• **本文**
--- --- ---

2021年に小売業界は何件のランサムウェア攻撃を受けたでしょうか?Infosecurity Magazineの報告によれば、ランサムウェア攻撃件数は2020年から2021年の間に105%も増加しており、6億2300万件の攻撃が試みられています。ランサムウェア攻撃件数は特に公共部門で急増しており、政府機関が受けたランサムウェア攻撃件数は、前年比で1885%も増加しています。

公共部門以外の分野では、ランサムウェア攻撃件数はより緩やかな増加となっています。たとえば、小売業におけるランサムウェア攻撃件数は、1年間で21%増加しており、その結果、2021年を通して小売企業の44%がランサムウェア攻撃に悩まされています。

この数字は、ランサムウェア攻撃を受けた企業や組織の割合の世界平均である37%を上回っています。

小売業界がランサムウェアに狙われる理由

ランサムウェア攻撃者は、自らの業務に100%のアップタイムを必要とする企業や組織を標的にする傾向があるとZDNetは指摘していますが、小売企業はこの条件にぴったりと当てはまります。小売業界の組織は一貫して顧客にサービスを提供する必要がありますが、拡張されたサプライチェーン、サードパーティへの依存、そして常時オンの生産システムなしには、それは実現不可能です。

--- --- ---

• **表示情報**

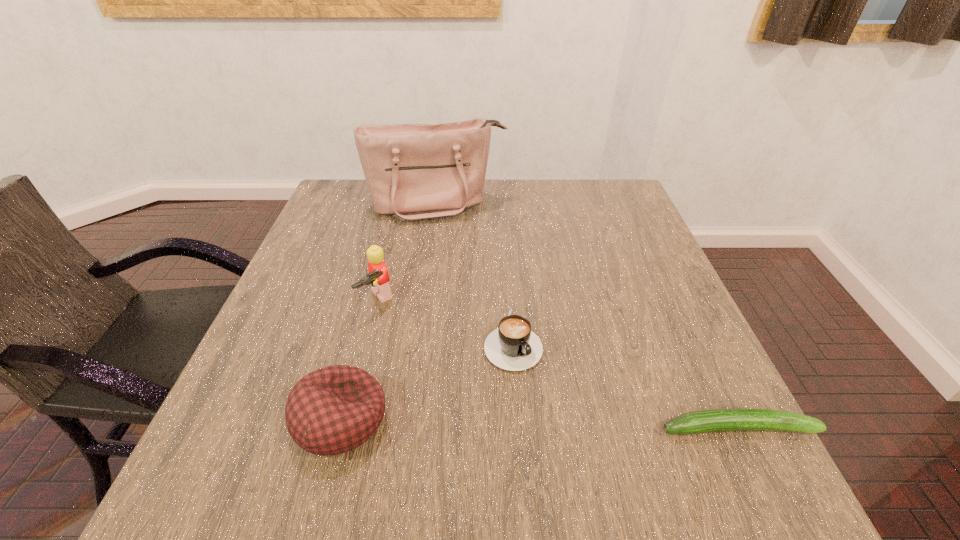
The width and height of the screenshot is (960, 540). In order to click on the third tallest object in this screenshot , I will do `click(335, 409)`.

At what (x,y) coordinates should I click in order to perform the action: click on zucchini. Please return your answer as a coordinate pair (x, y). Looking at the image, I should click on (703, 421).

Where is `the shortest object`? the shortest object is located at coordinates (703, 421).

Where is `cappuccino`? cappuccino is located at coordinates (513, 346).

Image resolution: width=960 pixels, height=540 pixels. Find the location of `shoulder bag`. shoulder bag is located at coordinates tap(414, 172).

Find the location of a particular element. The height and width of the screenshot is (540, 960). the tallest object is located at coordinates (414, 172).

The image size is (960, 540). In order to click on the second tallest object in this screenshot , I will do `click(378, 276)`.

This screenshot has height=540, width=960. In order to click on vacant space located 0.370m on the right of the beanbag in this screenshot , I will do `click(604, 420)`.

The image size is (960, 540). What are the coordinates of `free space located with the handle on the side of the cappuccino` in the screenshot? It's located at (545, 394).

Identify the location of free spot located 0.150m with the handle on the side of the cappuccino. (575, 435).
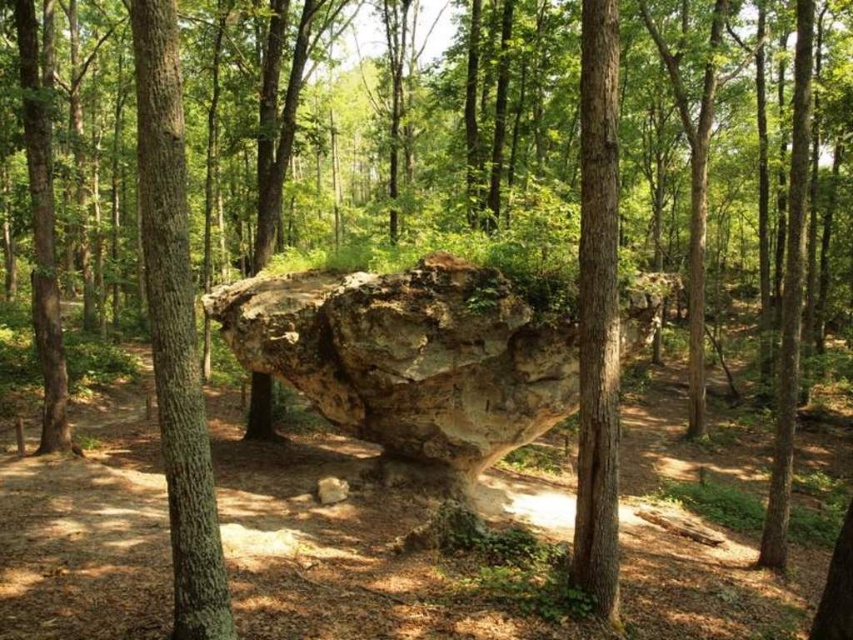
Question: Is brown rough tree trunk at center bigger than smooth bark tree at center?

Choices:
 (A) no
 (B) yes

Answer: (B)

Question: Which point is closer to the camera taking this photo?

Choices:
 (A) (613, 442)
 (B) (398, 340)
 (C) (181, 604)

Answer: (C)

Question: Can you confirm if brown rough tree trunk at center is positioned to the right of smooth bark tree at center?

Choices:
 (A) no
 (B) yes

Answer: (A)

Question: Which of the following is the closest to the observer?

Choices:
 (A) (596, 493)
 (B) (457, 356)

Answer: (A)

Question: Is rough textured rock at center bigger than smooth bark tree at center?

Choices:
 (A) no
 (B) yes

Answer: (B)

Question: Among these objects, which one is farthest from the camera?

Choices:
 (A) brown rough tree trunk at center
 (B) rough textured rock at center
 (C) smooth bark tree at center

Answer: (B)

--- --- ---

• **次の課題**
(A) 本文の「2021年に小売業界は何件の」から「1885%も増加しています。」までを、両端を含めて書き写し、その際「政府機関」を「行政機関」に置き換えてください。
(B) 本文によると、2021年を通してランサムウェア攻撃に悩まされた小売企業の割合は何%ですか。
(C) 本文の「この数字は、ランサムウェア攻撃を受けた企業や組織の割合の世界平均である37%を上回っています。」という一文を英語に翻訳してください。
記録は本文とは関係がありません。

• **解答**
(A)
2021年に小売業界は何件のランサムウェア攻撃を受けたでしょうか?Infosecurity Magazineの報告によれば、ランサムウェア攻撃件数は2020年から2021年の間に105%も増加しており、6億2300万件の攻撃が試みられています。ランサムウェア攻撃件数は特に公共部門で急増しており、行政機関が受けたランサムウェア攻撃件数は、前年比で1885%も増加しています。

(B) 44%です。

(C) This figure exceeds 37%, the global average share of companies and organizations hit by ransomware attacks.